2012_12_16Je reprends le titre de l’ouvrage de Philippe Baqué (interview à lire sur Basta !) dont l’argumentaire devrait intéresser tout à la fois les partisans de l’agriculture bio, ceux qui consomment en grande surface, les avocats du tout bio et les pourfendeurs du greenwashing. Philippe Baqué met le doigt sur l’agriculture bio qui n’est biologique que par label et qui ne remet pas en cause ses modes de production et de distribution. Justifiant au passage une spécialisation des cultures, des fraises bio espagnoles qui nous arrivent en hiver, des conditions de travail loin de respecter nos idéaux et des coût cachés, notamment d’ordre logistique. Voilà du grain à moudre pour les tenants de la consommation conventionnelle qui voient dans les deux lettres AB un voile de fumée qui justifie un prix plus élevé qu’un produit classique. Et au fond, ils n’ont pas tort. Une réponse se trouve peut-être sur le marché local bio basé sur les circuits courts ?

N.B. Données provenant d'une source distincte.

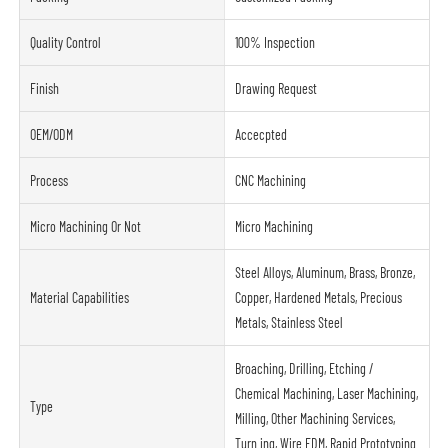
Quality Control
100% Inspection
Finish
Drawing Request
OEM/ODM
Accecpted
Process
CNC Machining
Micro Machining Or Not
Micro Machining
Steel Alloys, Aluminum, Brass, Bronze,
Material Capabilities
Copper, Hardened Metals, Precious
Metals, Stainless Steel
Broaching, Drilling, Etching /
Chemical Machining, Laser Machining,
Type
Milling, Other Machining Services,
Turn ing, Wire EDM, Rapid Prototyping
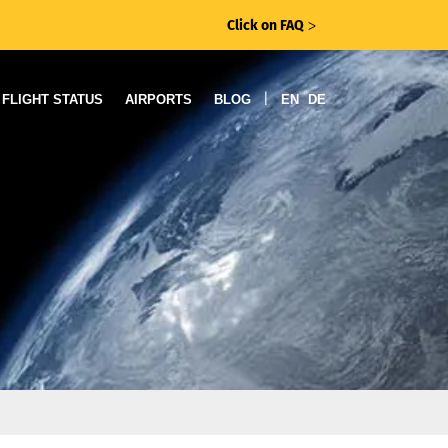
Click on FAQ
ᐳ
|
FLIGHT STATUS
AIRPORTS
BLOG
EN
DE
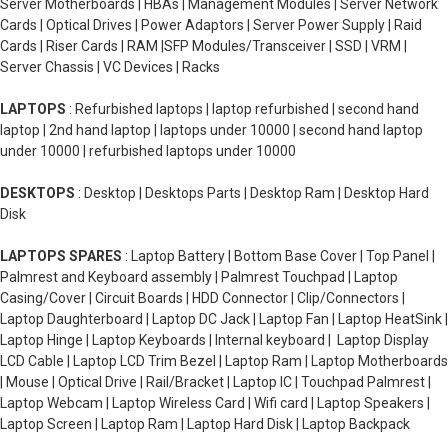
Server Motherboards | HBAs | Management Modules | Server Network
Cards | Optical Drives | Power Adaptors | Server Power Supply | Raid
Cards | Riser Cards | RAM |SFP Modules/Transceiver | SSD | VRM |
Server Chassis | VC Devices | Racks
LAPTOPS
: Refurbished laptops | laptop refurbished | second hand
laptop | 2nd hand laptop | laptops under 10000 | second hand laptop
under 10000 | refurbished laptops under 10000
DESKTOPS
: Desktop | Desktops Parts | Desktop Ram | Desktop Hard
Disk
LAPTOPS SPARES
: Laptop Battery | Bottom Base Cover | Top Panel |
Palmrest and Keyboard assembly | Palmrest Touchpad | Laptop
Casing/Cover | Circuit Boards | HDD Connector | Clip/Connectors |
Laptop Daughterboard | Laptop DC Jack | Laptop Fan | Laptop HeatSink |
Laptop Hinge | Laptop Keyboards | Internal keyboard | Laptop Display
LCD Cable | Laptop LCD Trim Bezel | Laptop Ram | Laptop Motherboards
| Mouse | Optical Drive | Rail/Bracket | Laptop IC | Touchpad Palmrest |
Laptop Webcam | Laptop Wireless Card | Wifi card | Laptop Speakers |
Laptop Screen | Laptop Ram | Laptop Hard Disk | Laptop Backpack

3 réflexions sur “Bio, Business & Projet De Société

  1. Gigi Argaud dit :

    Je ne veux pas crier: « cocorico, j’avais raison de me méfier » après avoir lu l’article de Philippe Baqué! Mais il est évident que l’agriculture biologique, qui avait commencé par des chartes honnêtes et justes, est devenue une source de profit pour les grandes surfaces, on pouvait tout craindre! Et ce « tout » est arrivé!
    Quelle tristesse d’être le témoin de ce gâchis! Certes, je suis capable de rechercher les produits de proximité, de fréquenter mes petits marchés plutôt que les grandes surfaces, mais est-ce possible pour tout le monde? Lutter contre le profit à tout prix?  » Il était question de transparence, de prix équitable, de solidarité, de non-exploitation des pays du Sud, de fermes à taille humaine, diversifiées et les plus autonomes possible, de consommation de proximité.. » dit ce journaliste! Où va-t-on?.
    Cet article peut-il être largement diffusé? J’aimerais que ce soit le cas!

  2. thegreenwasher dit :

    Oui… j’ai beaucoup parlé des marques qui avançaient des arguments écolo peu convaincants (100% naturel, avec de vrais fruits, etc) mais la question des labels bio me semble être encore plus préoccupante. La valeur d’un label repose sur la confiance. Si l’on vide de ce label tout son contenu, tout son sens, le greenwashing est total.
    Bon, pour Noël, on ne se fournit pas en produits bio au supermarché mais au marché des producteurs, c’est une façon de contourner un système auquel on n’adhère pas.